How paul mccartney, david ogilvy and the wwf ad account got me fired

What on earth was I thinking? Linda was a member of Wings; she would certainly involve Paul, as he was, apart from being her husband, the band’s leader. So, Wings would almost certainly be the band that backed Linda and that would mean Paul would be doing it, anyhow, even if Linda composed the song and sang it solo. But, no, in my pigheadedness, I wanted Paul to say yes.

Then the second note, which arrived a couple of days later, made my heart thump even more. In fact, it seemed to split my heart into two, one half remained where it was, thumping away, whilst the other half went up my throat and into my head and was banging around inside it, whilst my pulse was hammering in my ears.


David had very clear and heavily entrenched views and rules about advertising and how it worked. And one of his rules was you don’t get pop stars to make commercials about serious organisations. Fine for chewing gum. Not the WWF. My, how things have changed with Bob Geldof and the parade of stars that were used to promote Live Aid.

What David, a man who at that stage was around 70 years of age, and quite set in his ways, failed to comprehend was that Paul McCartney was no longer a long-haired hippy youth but a happily-married family man of around 40 years of age. He was a man of considerable standing; he was an MBE (and later knighted, Sir Paul McCartney). A man who passionately shared the same values as WWF and who had a massive following, no longer from the teenage idols with no spare cash in their pockets for WWF but from the all-important 40-plus target market who we were trying to persuade to donate a little of their income to WWF.

He also failed to realise that he was, like so many big bosses, surrounded by sycophants. Those within Ogilvy and Mather, and those within WWF. Although David professed to hate politics, "Fire incurable politicians!" and "I hate toadies!"; he just didn’t recognise it in those that sadly croaked "yes, yes," and "you’re absolutely right, David!" responses to everything he said. In short, they guarded him from reality. In fact, I remember having a conversation with Ingerborg ‘Borgie’ Baton, his head of typography for 35 years, whom David said was, "an angel and a genius". Borgie was visiting me in the Brussels office before David’s impending arrival. We were having a light lunch out of the office.

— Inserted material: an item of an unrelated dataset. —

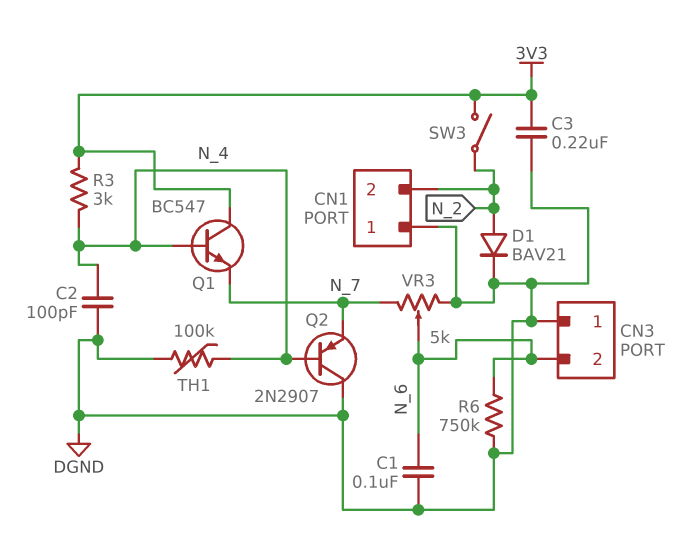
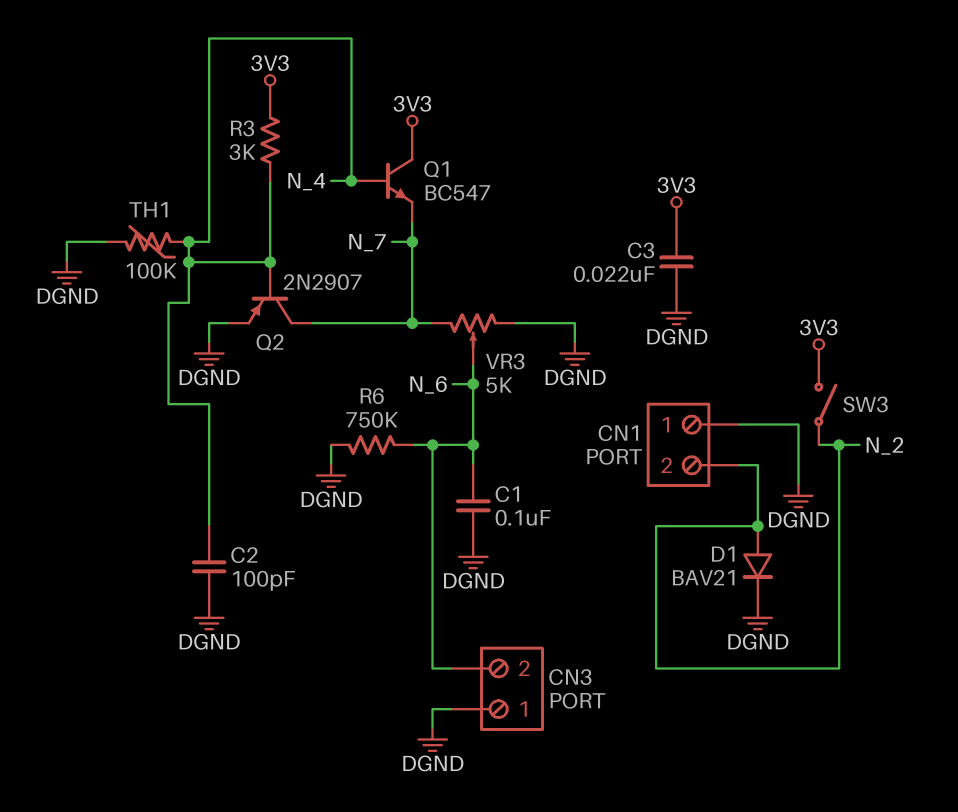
C3: 220nF (3V3, DGND) -> 22nF (3V3, DGND)
Q2: PNP 2N2907 (B N_4, C DGND, E N_7) -> PNP 2N2907 (B N_4, C N_7, E DGND)

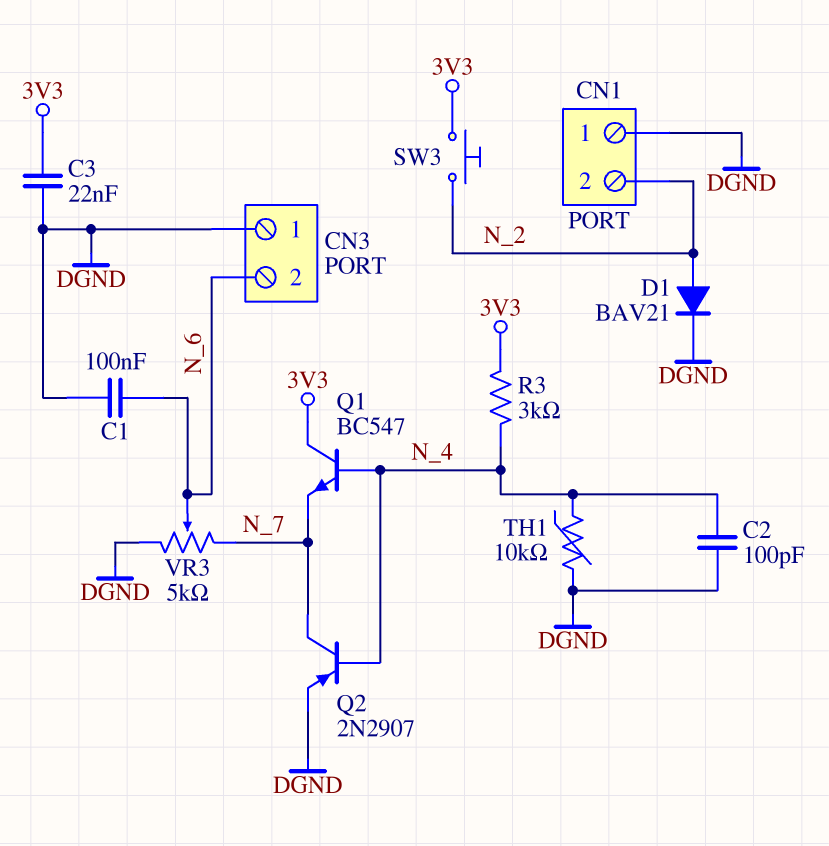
R6: 750k (DGND, N_6) -> none
SW3: switch (3V3, N_2) -> button (3V3, N_2)
TH1: 100k (DGND, N_4) -> 10k (DGND, N_4)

So I was encouraged to stick to my guns, for David also preached that he wanted people in Ogilvy & Mather "who grasped the nettle". Indeed, he describes the ideal characteristic of an Ogilvy & Mather senior manager as someone who has "guts, grace, charm, honesty, and someone with fire in their belly".

The voice at the other end was jolly and welcoming. "Hello Aubrey. I was expecting your call. You’re absolutely right about this McCartney thing. McCartney is right for the brand. It’s a fabulous idea." I felt much relieved. At last, here was someone who would speak out loud and back me up. Thank goodness for that.

"I can’t back you. Look, you’ve opened a real can of worms here. WWF is his pet account. He was one of the founders. Getting McCartney is a really hot idea, but it goes against David’s rule, you know, the one about…" and then he changed his voice into that of mimicking a preacher, "…singing is for chewing gum and not for a serious organisation like WWF, and all that stuff."

"Aubrey, you are right. We are right. But I hear from everybody in WWF that David is like a bear with two sore heads. Your people are backing away, and, how do you say in English, ‘licking the bottom of David’. They agree with David. They have to. To agree with you would be career limiting. David is being very stubborn."

I hadn’t slept much, and it wasn’t because I was staying awake like some five-year old waiting up all night for the arrival of Father Christmas; I was awake because I was awaiting the arrival of David Ogilvy: The Holy Spook. I was awake because I was preparing my defense. "Look David you are a man in your 70s. You are cosseted by those who surround you. No one tells you the truth. You haven’t been out in the real world for years. You don’t travel much as you hate flying. So, you don’t see much. You are out of touch. Get out of that castle, into the street. Talk to the real 40-year olds.

Of course, thank goodness, I told myself on my second night of wide-awake sleeplessness, leave that tack alone. It would work better if you were more objective Aubrey, try something like, "I understand your concerns, David". The brief is, let us remind ourselves, to reach the affluent 40-year olds we need something or someone that can ‘engage them’ and ‘resonate’ with them. Someone who they can look up to…"

So, there we sat in the managing director’s office. David was drinking tea and smoking our cigarettes, Dunhill tipped. He never had his own (he usually smoked a pipe anyway) and never carried any money ("A true Scot," said someone, "short arms and barbed-wire in his pockets").

Still reeling from the Holy Spook’s lack of willingness to debate (probably due to the fact he had consulted the sycophantic ones), and his ultimate power of, metaphorically speaking, "sending one shamefully to the guillotine," I received the ultimate insult.

"Yes. Fuck off. Fuck off. Paul has only done one piece of commercial music and that was for that Bond thing, Live and Let Die. He’s not doing any more." He said "that Bond thing" with some considerable distaste in his voice, and then he continued, "He’s not doing anymore. Do you understand?"